_TASKS:_
a - In the text on diabetes habits, what change in drinks is given as an example of making gradual changes?
b - List every way of sharing the load that the text on diabetes habits mentions.

_TEXT BLOCK:_
^^^^^^^^
August 24, 2022

Embarking on a complete overhaul of your lifestyle, whether you are doing it to manage a health condition such as diabetes or for another reason, is pretty overwhelming. Changes and new habits can take a while to adjust to, meaning they may unravel when you are under pressure or when things go awry. Here are a few practical tips on making your new healthy habits for diabetes or health management stick. 


  • Make gradual changes. This is a lot easier than going cold turkey. Creating lifestyle changes one step at a time is more sustainable in the longer term. For example, start exercising for just 10 minutes a day or switch from soda or juice to water.
  • Plan ahead. Getting caught out without the right foods at hand can lead to making poor eating choices. When we plan ahead what we will eat for the week or when we are away from home, our choices will usually turn out to be healthier and also, as a bonus, cheaper!
  • Share the load. This could be as simple as taking turns cooking, preparing meals ahead of time or having an accountability buddy. Having others you can share the load with means an abundance of moral, emotional and physical support, meaning you are less likely to give up. 
  • Make exercise fun! This will increase the likelihood of you keeping it up. Take a look around your neighbourhood for community classes or group activities that may help you make more permanent exercise changes. For example, organised sports groups, walking groups, or dance classes.
  • Seek out support. For those new to diabetes or just new to managing dietary intake and exercise, making these important lifestyle changes can be a little daunting. Looking out for diabetes management or weight loss programmes run by medical professionals in your area is a great start, or you could ask whānau, friends and your workplace to support you on your journey. 
  • Take time out.Don’t be afraid to take some time for yourself. Having diabetes means lifelong adjustments, and it will take some time for all of it to become the ‘new normal’. 
  • Talk to others. Sharing your thoughts, feelings, and what you are going through with other people who have diabetes can provide valuable insight and help with feelings of isolation. This could mean joining a diabetes support group in your area or getting in touch with distant family or friends of friends.
  • Don’t be too hard on yourself. Learning all the skills required to manage your diabetes will take time. It is completely normal to make mistakes and to experience highs and lows. Just stake it one step at a time. Keep in mind counselling could be a good idea if you are really struggling.
^^^^^^^^
_DATASET ENTRIES:_
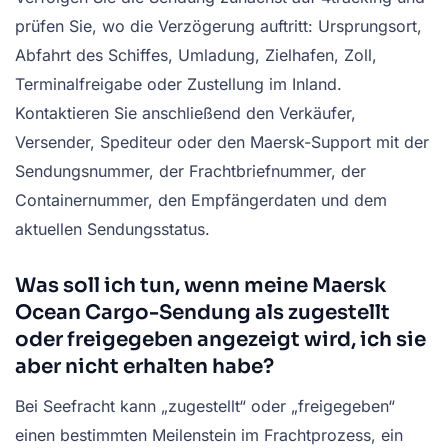
prüfen Sie, wo die Verzögerung auftritt: Ursprungsort,
Abfahrt des Schiffes, Umladung, Zielhafen, Zoll,
Terminalfreigabe oder Zustellung im Inland.
Kontaktieren Sie anschließend den Verkäufer,
Versender, Spediteur oder den Maersk-Support mit der
Sendungsnummer, der Frachtbriefnummer, der
Containernummer, den Empfängerdaten und dem
aktuellen Sendungsstatus.
Was soll ich tun, wenn meine Maersk
Ocean Cargo-Sendung als zugestellt
oder freigegeben angezeigt wird, ich sie
aber nicht erhalten habe?
Bei Seefracht kann „zugestellt“ oder „freigegeben“
einen bestimmten Meilenstein im Frachtprozess, ein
^^^^^^^^
_TASK-BY-TASK RESULTS:_
a - Switching from soda or juice to water.

b - Taking turns cooking; preparing meals ahead of time; having an accountability buddy.